# [AVAILABLE DATA]
· · · · · · ·
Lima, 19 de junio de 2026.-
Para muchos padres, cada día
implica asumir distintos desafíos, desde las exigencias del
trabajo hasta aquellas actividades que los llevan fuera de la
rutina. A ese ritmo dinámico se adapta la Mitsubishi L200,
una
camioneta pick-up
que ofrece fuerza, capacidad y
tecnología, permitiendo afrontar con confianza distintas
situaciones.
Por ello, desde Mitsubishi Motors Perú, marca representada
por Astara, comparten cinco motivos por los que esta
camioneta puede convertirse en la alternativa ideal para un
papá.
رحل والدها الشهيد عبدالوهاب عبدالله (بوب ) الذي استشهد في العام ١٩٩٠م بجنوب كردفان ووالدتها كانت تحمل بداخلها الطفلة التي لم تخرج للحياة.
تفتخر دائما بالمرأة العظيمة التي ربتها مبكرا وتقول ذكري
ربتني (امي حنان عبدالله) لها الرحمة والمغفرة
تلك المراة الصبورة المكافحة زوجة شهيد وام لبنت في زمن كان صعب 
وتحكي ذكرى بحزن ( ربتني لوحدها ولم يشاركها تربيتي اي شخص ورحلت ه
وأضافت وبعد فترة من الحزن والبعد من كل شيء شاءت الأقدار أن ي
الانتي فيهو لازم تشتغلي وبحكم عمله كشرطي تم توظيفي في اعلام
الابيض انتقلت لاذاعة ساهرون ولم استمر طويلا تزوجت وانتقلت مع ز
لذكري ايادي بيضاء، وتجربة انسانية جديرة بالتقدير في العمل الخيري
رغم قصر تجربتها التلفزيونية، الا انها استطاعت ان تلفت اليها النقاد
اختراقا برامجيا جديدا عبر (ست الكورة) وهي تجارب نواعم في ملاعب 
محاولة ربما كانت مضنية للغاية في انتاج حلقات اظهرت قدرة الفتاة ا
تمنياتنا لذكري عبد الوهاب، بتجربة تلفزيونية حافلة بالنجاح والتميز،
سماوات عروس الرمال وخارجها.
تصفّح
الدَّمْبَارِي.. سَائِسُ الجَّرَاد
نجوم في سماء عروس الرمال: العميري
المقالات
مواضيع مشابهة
· · · · · · ·
# [DIRECTIVE]
Restate the records exactly. Leave nothing out.

# [SOLVED PROBLEM]
Lima, 19 de junio de 2026.-
Para muchos padres, cada día
implica asumir distintos desafíos, desde las exigencias del
trabajo hasta aquellas actividades que los llevan fuera de la
rutina. A ese ritmo dinámico se adapta la Mitsubishi L200,
una
camioneta pick-up
que ofrece fuerza, capacidad y
tecnología, permitiendo afrontar con confianza distintas
situaciones.
Por ello, desde Mitsubishi Motors Perú, marca representada
por Astara, comparten cinco motivos por los que esta
camioneta puede convertirse en la alternativa ideal para un
papá.
رحل والدها الشهيد عبدالوهاب عبدالله (بوب ) الذي استشهد في العام ١٩٩٠م بجنوب كردفان ووالدتها كانت تحمل بداخلها الطفلة التي لم تخرج للحياة.
تفتخر دائما بالمرأة العظيمة التي ربتها مبكرا وتقول ذكري
ربتني (امي حنان عبدالله) لها الرحمة والمغفرة
تلك المراة الصبورة المكافحة زوجة شهيد وام لبنت في زمن كان صعب 
وتحكي ذكرى بحزن ( ربتني لوحدها ولم يشاركها تربيتي اي شخص ورحلت ه
وأضافت وبعد فترة من الحزن والبعد من كل شيء شاءت الأقدار أن ي
الانتي فيهو لازم تشتغلي وبحكم عمله كشرطي تم توظيفي في اعلام
الابيض انتقلت لاذاعة ساهرون ولم استمر طويلا تزوجت وانتقلت مع ز
لذكري ايادي بيضاء، وتجربة انسانية جديرة بالتقدير في العمل الخيري
رغم قصر تجربتها التلفزيونية، الا انها استطاعت ان تلفت اليها النقاد
اختراقا برامجيا جديدا عبر (ست الكورة) وهي تجارب نواعم في ملاعب 
محاولة ربما كانت مضنية للغاية في انتاج حلقات اظهرت قدرة الفتاة ا
تمنياتنا لذكري عبد الوهاب، بتجربة تلفزيونية حافلة بالنجاح والتميز،
سماوات عروس الرمال وخارجها.
تصفّح
الدَّمْبَارِي.. سَائِسُ الجَّرَاد
نجوم في سماء عروس الرمال: العميري
المقالات
مواضيع مشابهة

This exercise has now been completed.